The good "Lokal's" news was not "inaccurate." It was only premature, for twenty-four hours later, on Friday, July 31, it was permitted, along with other papers, to flood the metropolis with another "Extra," officially proclaiming that Emperor William had declared Germany to be in a "state of war." The "Extras" added that the Kaiser would himself shortly arrive in Berlin from Potsdam. No one doubted now that the Fatherland was on the brink of grim and portentous events. War might only be a matter of hours, perhaps minutes. Instantaneously all roads led to Unter den Linden. Through it, now Oberster Kriegsherr indeed--Supreme War Lord is not an ironical sobriquet foisted upon the German Emperor by detractors, as many people think, but an actual, formal title--the Kaiser would soon be passing. History was to be made to repeat itself. Old King William I, returning to Berlin from Ems on the eve of the Franco-Prussian War made a spectacular entrance into Berlin under identical circumstances. The welcome to his grandson must be no less imposing and immortal.

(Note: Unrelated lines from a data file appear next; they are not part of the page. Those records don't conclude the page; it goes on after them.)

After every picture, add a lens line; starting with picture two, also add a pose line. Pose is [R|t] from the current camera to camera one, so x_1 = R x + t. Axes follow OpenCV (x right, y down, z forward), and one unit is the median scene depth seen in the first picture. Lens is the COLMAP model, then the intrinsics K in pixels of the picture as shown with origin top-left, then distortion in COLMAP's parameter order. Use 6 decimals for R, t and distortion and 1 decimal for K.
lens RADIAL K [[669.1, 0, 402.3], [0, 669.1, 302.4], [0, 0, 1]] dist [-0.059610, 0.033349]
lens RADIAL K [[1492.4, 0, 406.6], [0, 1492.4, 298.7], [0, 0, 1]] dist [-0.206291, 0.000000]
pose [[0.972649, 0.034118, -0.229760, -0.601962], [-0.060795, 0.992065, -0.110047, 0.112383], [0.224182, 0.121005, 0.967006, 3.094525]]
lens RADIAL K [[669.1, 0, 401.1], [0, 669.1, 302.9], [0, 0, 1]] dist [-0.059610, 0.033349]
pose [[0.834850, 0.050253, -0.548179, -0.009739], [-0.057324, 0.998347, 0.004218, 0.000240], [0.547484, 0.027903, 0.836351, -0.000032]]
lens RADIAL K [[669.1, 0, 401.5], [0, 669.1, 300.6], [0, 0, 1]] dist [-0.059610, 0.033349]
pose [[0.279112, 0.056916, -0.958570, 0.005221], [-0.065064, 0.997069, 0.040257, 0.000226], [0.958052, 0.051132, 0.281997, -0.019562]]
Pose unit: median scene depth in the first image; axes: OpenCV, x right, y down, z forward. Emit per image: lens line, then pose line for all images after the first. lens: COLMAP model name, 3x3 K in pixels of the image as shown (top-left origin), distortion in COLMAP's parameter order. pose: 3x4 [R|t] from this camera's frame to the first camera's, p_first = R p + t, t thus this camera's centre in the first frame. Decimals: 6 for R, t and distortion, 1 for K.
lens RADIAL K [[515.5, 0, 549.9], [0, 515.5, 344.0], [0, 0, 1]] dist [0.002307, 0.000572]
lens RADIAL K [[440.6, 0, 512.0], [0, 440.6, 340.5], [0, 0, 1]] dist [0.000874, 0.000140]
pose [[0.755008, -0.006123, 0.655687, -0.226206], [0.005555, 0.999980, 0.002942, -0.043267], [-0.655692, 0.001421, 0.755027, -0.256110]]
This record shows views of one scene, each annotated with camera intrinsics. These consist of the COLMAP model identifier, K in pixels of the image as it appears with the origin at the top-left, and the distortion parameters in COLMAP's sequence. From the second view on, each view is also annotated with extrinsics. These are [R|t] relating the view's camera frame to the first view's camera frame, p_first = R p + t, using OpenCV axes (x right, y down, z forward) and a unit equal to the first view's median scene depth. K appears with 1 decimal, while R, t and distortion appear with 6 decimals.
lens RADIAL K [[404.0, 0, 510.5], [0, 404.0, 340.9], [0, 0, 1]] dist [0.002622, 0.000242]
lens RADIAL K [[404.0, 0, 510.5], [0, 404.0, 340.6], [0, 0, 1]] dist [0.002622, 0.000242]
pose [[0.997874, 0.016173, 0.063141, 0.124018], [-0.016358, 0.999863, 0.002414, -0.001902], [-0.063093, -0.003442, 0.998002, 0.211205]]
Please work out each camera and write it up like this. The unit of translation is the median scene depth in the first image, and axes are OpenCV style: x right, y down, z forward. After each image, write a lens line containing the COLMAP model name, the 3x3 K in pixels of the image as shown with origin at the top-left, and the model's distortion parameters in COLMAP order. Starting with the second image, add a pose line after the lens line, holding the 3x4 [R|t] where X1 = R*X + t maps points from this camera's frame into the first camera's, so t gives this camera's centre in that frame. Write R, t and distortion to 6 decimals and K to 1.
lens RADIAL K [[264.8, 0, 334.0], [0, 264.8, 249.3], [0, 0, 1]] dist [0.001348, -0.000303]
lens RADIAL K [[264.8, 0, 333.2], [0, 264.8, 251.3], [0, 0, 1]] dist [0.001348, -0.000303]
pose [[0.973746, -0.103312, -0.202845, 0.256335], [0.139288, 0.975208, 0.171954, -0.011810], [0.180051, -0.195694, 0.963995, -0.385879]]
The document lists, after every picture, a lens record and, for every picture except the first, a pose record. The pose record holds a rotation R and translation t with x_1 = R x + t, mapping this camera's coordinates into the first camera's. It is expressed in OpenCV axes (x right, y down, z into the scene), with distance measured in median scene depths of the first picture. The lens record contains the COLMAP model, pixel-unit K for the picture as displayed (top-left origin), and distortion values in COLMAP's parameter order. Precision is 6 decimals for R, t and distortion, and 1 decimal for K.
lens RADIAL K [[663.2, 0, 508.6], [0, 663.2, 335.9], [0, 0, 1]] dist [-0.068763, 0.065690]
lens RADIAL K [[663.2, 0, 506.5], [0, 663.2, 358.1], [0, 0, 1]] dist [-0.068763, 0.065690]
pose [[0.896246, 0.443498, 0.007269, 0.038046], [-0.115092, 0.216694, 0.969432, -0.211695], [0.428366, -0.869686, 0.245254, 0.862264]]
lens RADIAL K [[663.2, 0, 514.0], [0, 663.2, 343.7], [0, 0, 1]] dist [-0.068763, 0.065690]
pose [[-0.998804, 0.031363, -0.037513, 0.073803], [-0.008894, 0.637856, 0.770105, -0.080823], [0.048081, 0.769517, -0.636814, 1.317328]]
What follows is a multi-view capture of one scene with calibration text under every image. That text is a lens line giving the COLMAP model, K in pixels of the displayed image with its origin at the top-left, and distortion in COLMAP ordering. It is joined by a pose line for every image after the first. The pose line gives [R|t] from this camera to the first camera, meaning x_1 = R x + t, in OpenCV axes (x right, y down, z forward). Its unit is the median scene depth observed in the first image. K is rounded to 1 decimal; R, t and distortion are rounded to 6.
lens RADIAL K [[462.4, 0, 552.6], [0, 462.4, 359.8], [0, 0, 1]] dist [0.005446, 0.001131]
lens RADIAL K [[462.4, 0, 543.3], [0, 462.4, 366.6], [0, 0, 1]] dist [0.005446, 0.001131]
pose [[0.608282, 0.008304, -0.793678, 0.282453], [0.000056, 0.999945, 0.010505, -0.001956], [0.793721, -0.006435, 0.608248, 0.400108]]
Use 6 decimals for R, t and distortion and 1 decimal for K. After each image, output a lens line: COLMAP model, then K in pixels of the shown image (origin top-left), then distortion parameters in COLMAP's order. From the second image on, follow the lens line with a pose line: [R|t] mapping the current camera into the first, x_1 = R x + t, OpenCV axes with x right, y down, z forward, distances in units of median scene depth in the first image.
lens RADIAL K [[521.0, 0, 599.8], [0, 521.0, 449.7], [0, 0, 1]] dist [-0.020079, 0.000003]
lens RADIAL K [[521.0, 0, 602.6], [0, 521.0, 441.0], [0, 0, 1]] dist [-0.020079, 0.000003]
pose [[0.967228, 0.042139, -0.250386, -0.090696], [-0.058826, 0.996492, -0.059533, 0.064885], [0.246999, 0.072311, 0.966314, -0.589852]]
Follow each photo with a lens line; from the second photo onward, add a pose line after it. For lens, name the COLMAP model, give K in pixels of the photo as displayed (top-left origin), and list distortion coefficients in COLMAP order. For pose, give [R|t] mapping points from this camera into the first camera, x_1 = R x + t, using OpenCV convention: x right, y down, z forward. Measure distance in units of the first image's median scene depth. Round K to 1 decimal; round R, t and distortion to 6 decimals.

I was fortunate enough to secure a reserved seat in the grandstand--a table on the balcony of the Café Kranzler at the intersection of Friedrichstrasse and the Linden. The boulevard was jammed. All Berlin seemed gathered in it. Presently the triple-toned motor horn of the Imperial automobile tooted from afar the signal that the Kaiser was approaching. A tornado of cheers and Hochs greeted him all along the Via Triumphalis. The Empress, at his side, smiled in token of the most spontaneous welcome the Kaiser ever received at the hands of his never overfond Berliners. The brass-helmeted War Lord himself was the personification of gravity. His favorite pose in public is uncompromising sternness; to-day it was the last word in severity. He did not seem a happy man, nor even so haughty as I always imagined he would be in the midst of war delirium. It was an unmistakably anxious Kaiser who entered his capital on that afternoon of deathless memory.
The Imperial show, smacking strongly of William's own stage management, had only begun, for now the Crown Prince's familiar motor signal, Ta-tee, Ta-ta, sounded from the direction of Brandenburg Gate, and presently he came along, with the beauteous and all-captivating Crown Princess Cecelie at his side. Squatting between them, saluting solemnly in sailor-suit, was their eldest son, the eight-year-old Kaiser-to-be. The ebullition of the crowd in Unter den Linden knew no bounds at the sight of the Crown Prince, for years Berlin's darling. In striking contrast to the Kaiser's solemnity was his heir's smile-wreathed face, which, in the picturesque German idiom, was literally freudestrahlend (radiant of joy). The specter of war was obviously not depressing the Colonel of the Death's Head Hussars. He beamed and grinned in boyish happiness as the mob surged round his car so insistently that for a minute it could not proceed. Right and left he stretched out his arm to shake hands with the frenzied demonstrators nearest him. The Crown Princess shared her consort's manifest pleasure, while the princeling saluted tirelessly. Then other cars whirled by, containing Prince and Princess August Wilhelm of Prussia and the remaining Princes, the sailor Adalbert, and Eitel Friedrich, Joachim and Oscar. The Hohenzollern soldier-family picture was to be complete at this immortal hour. Now there was a fresh outburst of acclamation almost as volcanic as that which greeted the Crown Prince. Admiral Prince Henry, in navy blue and steering his own automobile, was passing. The Kaiser's brother is very dear to the popular heart in Germany. As the Crown Prince typifies the army, so Prince Henry stands for the navy. The procession was brought up by the funereal Doctor von Bethmann Hollweg. For him the cheering was only desultory, as he is not a familiar figure, and many of the crowd obviously had no notion who the worried-looking old gentleman in silk hat and frock coat might be.
Soldiers in the making--aiming practice
The throngs now streamed toward the Royal Castle in the confident hope that William the Speechmaker would not disappoint them. About six o'clock in the evening their patience and Hochs were rewarded. Surrounded by the members of his family, the Kaiser appeared at the balcony window facing the Cathedral across the Lustgarten (this was more of the 1870 precedent) and, looking down upon the densest and most fervent crowd of his subjects he ever faced, addressed to them in the guttural, jerky, but wonderfully far-reaching tones which are his oratorical style, the following homily:
"A fateful hour has fallen upon Germany. Envious people on all sides are compelling us to resort to just defense. The sword is being forced into our hand. If at the last hour my efforts do not succeed in maintaining peace, I hope that with God's help we shall so wield the sword that we shall be able to sheathe it with honor.
"War would demand of us enormous sacrifices in blood and treasure, but we shall show our foes what it means to provoke Germany, and now I commend you all to God. Go to church, kneel before God, and pray to Him to help our gallant army."
Berlin went to bed on the night of July 31 hoarse with Hoching and footsore from standing and marching, but now indubitably certain that events were impending which would try the Fatherland's soul as it had never been tried before.